*** EXERCISE INPUTS ***

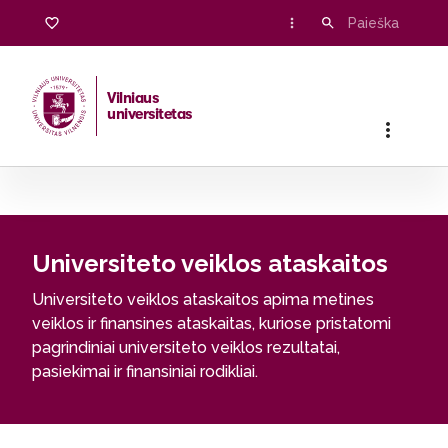
Veiklos ataskaitos
Vilniaus
universitetas
Pradžia
/
Universitetas
/
Veiklos dokumentai
/
Veiklos ataska
Universiteto veiklos ataskaitos
Universiteto veiklos ataskaitos apima metines
veiklos ir finansines ataskaitas, kuriose pristatomi
pagrindiniai universiteto veiklos rezultatai,
pasiekimai ir finansiniai rodikliai.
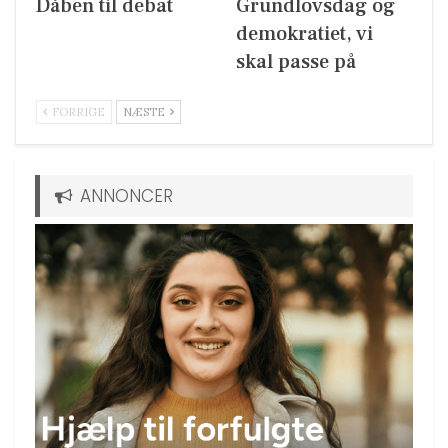
Dåben til debat
Grundlovsdag og
demokratiet, vi
skal passe på
FORRIGE
NÆSTE
ANNONCER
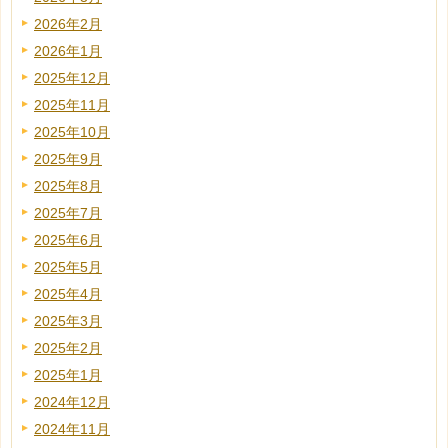
2026年2月
2026年1月
2025年12月
2025年11月
2025年10月
2025年9月
2025年8月
2025年7月
2025年6月
2025年5月
2025年4月
2025年3月
2025年2月
2025年1月
2024年12月
2024年11月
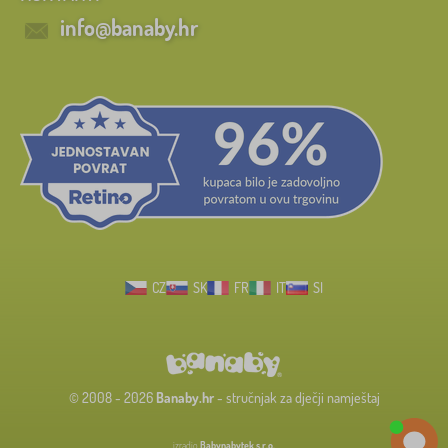
info@banaby.hr
CZ
SK
FR
IT
SI
© 2008 - 2026
Banaby.hr
- stručnjak za dječji namještaj
izradio
Babynabytek s.r.o.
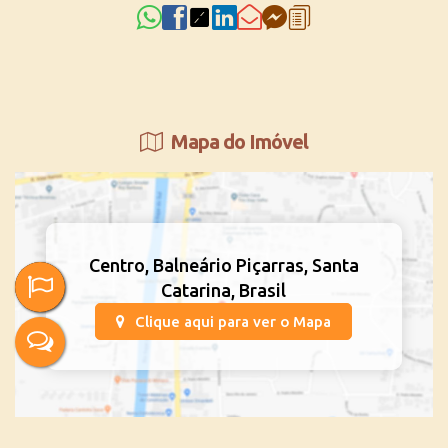
Mapa do Imóvel
Centro
,
Balneário Piçarras
,
Santa
Catarina
,
Brasil
Clique aqui para ver o
Mapa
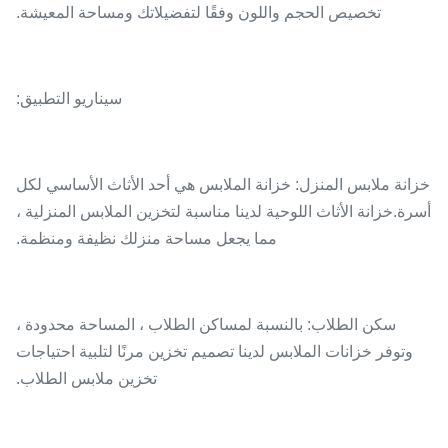
تخصيص الحجم واللون وفقًا لتفضيلاتك ومساحة المعيشة.
سيناريو التطبيق:
خزانة ملابس المنزل: خزانة الملابس هي أحد الأثاث الأساسي لكل
أسرة.خزانة الأثاث اللوحية لدينا مناسبة لتخزين الملابس المنزلية ،
مما يجعل مساحة منزلك نظيفة ومنظمة.
سكن الطلاب: بالنسبة لمساكن الطلاب ، المساحة محدودة ،
وتوفر خزانات الملابس لدينا تصميم تخزين مرنًا لتلبية احتياجات
تخزين ملابس الطلاب.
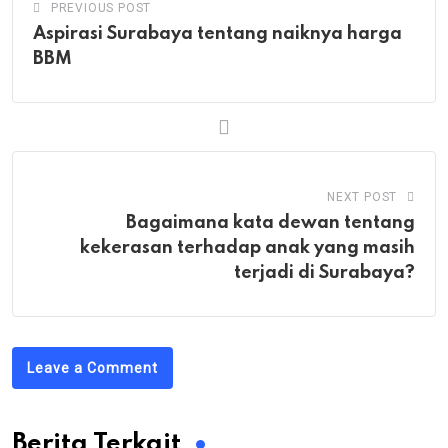
PREVIOUS POST
Aspirasi Surabaya tentang naiknya harga
BBM
NEXT POST
Bagaimana kata dewan tentang
kekerasan terhadap anak yang masih
terjadi di Surabaya?
Leave a Comment
Berita Terkait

*** End of EXERCISE INPUTS ***

**TASK ITEM:**
Which lines in the items above contain the word "Surabaya"? Copy each one in full.

**SOLUTION:**
Aspirasi Surabaya tentang naiknya harga
terjadi di Surabaya?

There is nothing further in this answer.